Sin pensar en los pasos que doy caminando como una máquina guiada por sus anhelos artificiales, voy recorriendo esta ciudad que nunca me ha querido acoger del todo. Los espacios muy pequeños para mi estatura, las calles muy rápidas y violentas para mi parsimonioso ritmo de turista aún, las miradas muy centradas en mi cara, en mi barba, mis expresiones que se salen del molde de lo que es peruano. No hay examen psicológico para hacerme cambiar del acento polifónico caribeño: voy con mi erres que a veces son eles, dejo las palabras inconclusas al no pronunciar las últimas letras de su corrección ortográfica. Río y no me callo a pesar de los chismes que crecen cual si enredaderas amazónicas.

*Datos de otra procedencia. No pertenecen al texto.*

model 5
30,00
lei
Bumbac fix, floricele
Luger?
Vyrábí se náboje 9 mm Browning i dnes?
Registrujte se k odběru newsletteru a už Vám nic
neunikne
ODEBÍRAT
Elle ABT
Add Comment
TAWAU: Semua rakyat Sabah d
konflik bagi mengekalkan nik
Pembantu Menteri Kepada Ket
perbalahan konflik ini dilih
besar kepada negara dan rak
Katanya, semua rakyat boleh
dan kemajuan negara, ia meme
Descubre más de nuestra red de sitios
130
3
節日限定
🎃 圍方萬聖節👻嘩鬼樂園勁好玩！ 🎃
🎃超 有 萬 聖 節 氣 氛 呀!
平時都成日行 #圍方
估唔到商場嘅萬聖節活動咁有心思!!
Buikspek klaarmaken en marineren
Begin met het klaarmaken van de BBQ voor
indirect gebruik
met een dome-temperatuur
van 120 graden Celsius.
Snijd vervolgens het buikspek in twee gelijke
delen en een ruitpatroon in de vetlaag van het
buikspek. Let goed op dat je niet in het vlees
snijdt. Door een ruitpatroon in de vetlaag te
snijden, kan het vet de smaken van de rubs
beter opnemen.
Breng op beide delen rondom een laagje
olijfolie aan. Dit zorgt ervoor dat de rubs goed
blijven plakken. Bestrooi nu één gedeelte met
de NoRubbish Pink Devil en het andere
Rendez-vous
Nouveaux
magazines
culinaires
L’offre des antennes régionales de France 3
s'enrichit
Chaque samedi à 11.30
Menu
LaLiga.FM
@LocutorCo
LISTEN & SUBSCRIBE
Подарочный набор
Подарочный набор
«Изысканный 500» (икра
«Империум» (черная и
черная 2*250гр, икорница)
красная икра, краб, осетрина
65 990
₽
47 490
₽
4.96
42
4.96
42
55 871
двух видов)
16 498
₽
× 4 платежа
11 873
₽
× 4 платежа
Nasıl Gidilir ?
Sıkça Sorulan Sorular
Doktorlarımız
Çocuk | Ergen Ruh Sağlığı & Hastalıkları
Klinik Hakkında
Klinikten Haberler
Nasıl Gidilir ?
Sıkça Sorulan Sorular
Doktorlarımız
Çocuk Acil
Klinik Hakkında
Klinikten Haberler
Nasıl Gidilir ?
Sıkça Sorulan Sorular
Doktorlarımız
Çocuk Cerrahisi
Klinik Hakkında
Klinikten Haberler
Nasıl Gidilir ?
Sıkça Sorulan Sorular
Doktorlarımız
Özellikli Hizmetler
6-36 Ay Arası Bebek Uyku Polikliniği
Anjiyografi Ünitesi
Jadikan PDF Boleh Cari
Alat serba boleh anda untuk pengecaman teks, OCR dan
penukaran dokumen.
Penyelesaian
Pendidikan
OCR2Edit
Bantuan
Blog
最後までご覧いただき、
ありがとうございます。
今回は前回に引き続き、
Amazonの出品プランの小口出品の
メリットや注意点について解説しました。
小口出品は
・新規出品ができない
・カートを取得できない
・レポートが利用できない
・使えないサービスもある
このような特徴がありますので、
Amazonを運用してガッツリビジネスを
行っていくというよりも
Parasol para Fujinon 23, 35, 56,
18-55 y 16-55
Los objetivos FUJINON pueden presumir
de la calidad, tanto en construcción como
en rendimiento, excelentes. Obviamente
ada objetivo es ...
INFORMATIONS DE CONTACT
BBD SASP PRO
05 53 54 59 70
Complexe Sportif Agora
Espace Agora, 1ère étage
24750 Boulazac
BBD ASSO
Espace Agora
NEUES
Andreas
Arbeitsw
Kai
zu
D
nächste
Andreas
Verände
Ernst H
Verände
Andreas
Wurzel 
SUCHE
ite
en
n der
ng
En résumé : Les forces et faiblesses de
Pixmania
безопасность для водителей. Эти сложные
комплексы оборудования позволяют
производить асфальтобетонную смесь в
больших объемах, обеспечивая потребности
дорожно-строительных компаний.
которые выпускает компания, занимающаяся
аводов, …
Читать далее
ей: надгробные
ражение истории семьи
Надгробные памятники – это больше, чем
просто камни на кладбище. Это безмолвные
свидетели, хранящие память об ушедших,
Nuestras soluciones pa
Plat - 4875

A Lima la he acorralado porque hay algo de ella que me gusta. No es un sentimiento correspondido. Me he caído, me han engañado y mi vida ha corrido tantas veces peligro a borde del mal llamado transporte público que lo tengo bastante claro: Lima me quiere regresar por donde vine.
Pero sigo aquí. A pesar de la sangre, el sudor, del riesgo, sigo empedernido con la ciudad, con su gente. Ya van dos años y sigo caminando sin pasos, solo pensando.